Di sisi investasi, capaian semester pertama 2026 memberikan sinyal menggembirakan. Realisasi investasi mencapai sekitar 1.106 triliun rupiah, 7,2 persen dibanding periode yang sama tahun sebelumnya. Investasi ini juga menyerap 1,4 juta tenaga kerja langsung—meningkat 15 persen—belum termasuk lapangan kerja tidak langsung yang turut terdampak.

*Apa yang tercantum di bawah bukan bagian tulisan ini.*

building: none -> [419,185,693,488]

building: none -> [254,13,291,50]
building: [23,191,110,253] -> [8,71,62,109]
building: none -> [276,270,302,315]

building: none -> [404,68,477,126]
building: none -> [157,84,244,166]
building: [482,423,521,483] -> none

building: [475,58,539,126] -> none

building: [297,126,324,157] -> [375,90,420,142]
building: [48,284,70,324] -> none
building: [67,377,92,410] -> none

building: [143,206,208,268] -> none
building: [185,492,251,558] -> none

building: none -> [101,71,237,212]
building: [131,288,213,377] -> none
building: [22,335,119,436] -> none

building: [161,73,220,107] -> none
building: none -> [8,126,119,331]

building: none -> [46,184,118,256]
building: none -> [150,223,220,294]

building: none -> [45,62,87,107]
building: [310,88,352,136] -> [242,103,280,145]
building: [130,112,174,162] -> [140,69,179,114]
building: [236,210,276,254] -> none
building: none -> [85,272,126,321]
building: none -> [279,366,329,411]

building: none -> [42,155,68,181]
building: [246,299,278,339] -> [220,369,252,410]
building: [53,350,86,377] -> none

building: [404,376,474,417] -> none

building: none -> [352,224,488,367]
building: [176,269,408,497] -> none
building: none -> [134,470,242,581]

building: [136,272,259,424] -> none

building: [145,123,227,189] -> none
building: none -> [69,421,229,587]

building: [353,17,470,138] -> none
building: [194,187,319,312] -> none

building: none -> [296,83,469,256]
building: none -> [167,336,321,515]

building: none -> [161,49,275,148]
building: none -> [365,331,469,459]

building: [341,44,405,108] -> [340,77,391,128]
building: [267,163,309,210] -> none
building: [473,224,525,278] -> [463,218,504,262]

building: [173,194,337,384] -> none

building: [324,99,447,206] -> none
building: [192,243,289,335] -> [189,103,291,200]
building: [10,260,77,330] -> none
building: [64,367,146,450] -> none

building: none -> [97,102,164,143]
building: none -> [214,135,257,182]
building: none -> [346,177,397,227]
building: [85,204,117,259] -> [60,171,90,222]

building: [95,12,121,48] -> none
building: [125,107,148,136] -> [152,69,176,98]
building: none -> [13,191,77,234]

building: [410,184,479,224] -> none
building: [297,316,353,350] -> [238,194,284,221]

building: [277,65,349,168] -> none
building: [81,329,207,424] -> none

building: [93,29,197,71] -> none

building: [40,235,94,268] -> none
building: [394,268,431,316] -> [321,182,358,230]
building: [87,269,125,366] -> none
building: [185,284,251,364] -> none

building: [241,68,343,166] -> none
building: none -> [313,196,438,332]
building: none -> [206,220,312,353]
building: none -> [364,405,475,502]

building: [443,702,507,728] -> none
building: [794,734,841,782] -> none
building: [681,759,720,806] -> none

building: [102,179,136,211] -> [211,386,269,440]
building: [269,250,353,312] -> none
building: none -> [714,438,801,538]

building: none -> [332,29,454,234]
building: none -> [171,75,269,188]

Kontribusi investasi terhadap pertumbuhan ekonomi kuartal kedua 2026 pun terbilang signifikan. Sektor ini menyumbang sekitar 39 persen dari total pertumbuhan, melampaui kisaran normal 28–29 persen. Pertumbuhan investasi sendiri tercatat 6,87 persen, melampaui laju konsumsi yang berada di angka 5,06 persen.

Pemerintah menargetkan investasi sebesar 2,32 kuadriliun rupiah pada tahun 2027, naik dari target 2026 yang mencapai 1,3 kuadriliun rupiah. Angka ini bagian dari target ambisius 13,032 kuadriliun rupiah selama lima tahun, periode 2025–2029—atau setara dengan lonjakan 143 persen dibanding satu dekade sebelumnya.

Namun pejabat Danantara mengingatkan bahwa angka-angka investasi bukanlah tujuan akhir. Setiap rupiah yang masuk harus bisa menciptakan lapangan kerja berkualitas dan meningkatkan taraf hidup masyarakat. “Angka pertumbuhan ekonomi dan investasi bukan tujuan akhir, melainkan instrumen untuk menciptakan kesejahteraan rakyat,” tegasnya.